Happy Wednesday! So, the latest Celeste Bradley book features a hero named Orion which is an unusual name for a historical romance but it also happens to be the name of my cat. Just a little tidbit there.
Format: .mobi (A copy of this book was provided by the publisher via NetGalley for the purpose of an honest review. )
Release Date: May 3, 2016
Intelligent and driven, Orion Worthington aspired to be like his mentor, the acclaimed scientist Sir Geoffrey Blayne. Logically, Sir Geoffrey’s daughter would be Orion’s perfect match. So why can’t he keep his mind off the unruly girl who works in Sir Geoffrey’s lab?
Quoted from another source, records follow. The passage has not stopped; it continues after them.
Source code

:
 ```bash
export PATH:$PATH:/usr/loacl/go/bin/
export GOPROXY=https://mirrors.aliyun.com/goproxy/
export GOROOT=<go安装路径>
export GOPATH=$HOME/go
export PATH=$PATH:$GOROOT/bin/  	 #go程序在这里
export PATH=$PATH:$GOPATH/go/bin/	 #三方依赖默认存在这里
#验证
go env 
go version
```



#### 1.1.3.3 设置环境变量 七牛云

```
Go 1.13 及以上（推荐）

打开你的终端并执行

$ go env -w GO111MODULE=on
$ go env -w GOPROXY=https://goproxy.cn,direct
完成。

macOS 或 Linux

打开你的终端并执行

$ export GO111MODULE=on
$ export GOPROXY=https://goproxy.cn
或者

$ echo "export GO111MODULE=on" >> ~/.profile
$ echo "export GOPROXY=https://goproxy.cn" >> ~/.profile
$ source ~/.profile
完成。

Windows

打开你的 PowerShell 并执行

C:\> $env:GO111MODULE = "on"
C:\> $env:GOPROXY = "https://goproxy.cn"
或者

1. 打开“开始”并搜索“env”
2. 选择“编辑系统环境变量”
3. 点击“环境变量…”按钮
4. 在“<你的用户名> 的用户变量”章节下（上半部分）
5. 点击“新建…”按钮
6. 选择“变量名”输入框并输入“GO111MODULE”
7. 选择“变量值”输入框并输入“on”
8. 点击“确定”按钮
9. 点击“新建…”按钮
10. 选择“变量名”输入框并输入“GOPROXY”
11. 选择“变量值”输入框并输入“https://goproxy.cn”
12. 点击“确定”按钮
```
Orphaned fire-cracker Francesca Penrose hopes that London is modern enough to accept her brilliant mind despite her womanhood. But she can’t help noticing Orion’s mind...or his body.
So they decide to run an experiment: if they give in to their passions, their attraction will simply fizzle out, with no impact on their hearts...right?
Sensible, science driven Orion Worthington wants nothing more than to follow in his mentor, Sir Geoffrey Blayne’s footsteps. Sir Geoffrey’s daughter by all accounts is Orion’s ideal match only he can’t get lively Francesca Penrose out of his mind. Francesca has an intelligence that rivals Orion’s and she hopes that she can prove herself a good enough scientist in London despite being a woman. As far as experimenting goes, the two decide to let their attraction run free and find out if it will go anywhere.
Yay for a historical science nerd!
Orion Worthington wasn’t a rake or a flirt, he was a studious scientist with no time for games with the opposite sex. Science was basically the center of his world and I found that a refreshing change from the usual rakes and rogues (Not that there’s anything wrong with them but something different now and again is welcome). Orion’s closed off personality brought a different set of obstacles and circumstances to I Thee Wed that ranged from humorous to serious. I liked Orion’s dependable nature and his love for his rather eccentric family even though they sometimes drove him bonkers. One of my favorite things about Orion was how he saw Francesca, the heroine. He constantly sought her company even though they seemed to end up arguing most of the time, but even though they argued he respected her opinions and even saw her as an equal. Orion was one of, if not the most sedate member of the Worthington family so for him to be paired up with a spirited woman like Francesca was just a good romance waiting to happen.
Francesca gets extra brownie points because she wasn’t a wallflower, a popular debutante or a young widow. She was a young woman who wanted to defy the time’s gender roles and be a scientist! Yay! Not only was she intelligent and willing to learn, she was also feisty, kind, and determined. I loved how she challenged Orion to in some sense, come out of his shell more, even if it was just to argue with her. She really did light up the pages with how fun she could be.
As much as I liked Orion and Francesca as individual characters, as a couple they were slow to get going. There was an almost unbearable amount of repetitive inner dialogue that I could have done without. And the Worthington family. I like their eccentricity and how loyal they are to one another BUT they’re like medicine, good in SMALL doses. When they’re together they can be a little too much to handle and a bit obnoxious. < i>I Thee Wed had its slow moments but it also had some fast paced ones. I liked the conflicts that Orion and Francesca had to overcome in order to be together and I liked them as a couple though it took some time for them to get to that point.
Final Verdict: Overall I enjoyed I Thee Wed and especially Francesca. I can’t help but appreciate a woman who doesn’t allow social or gender roles to define her.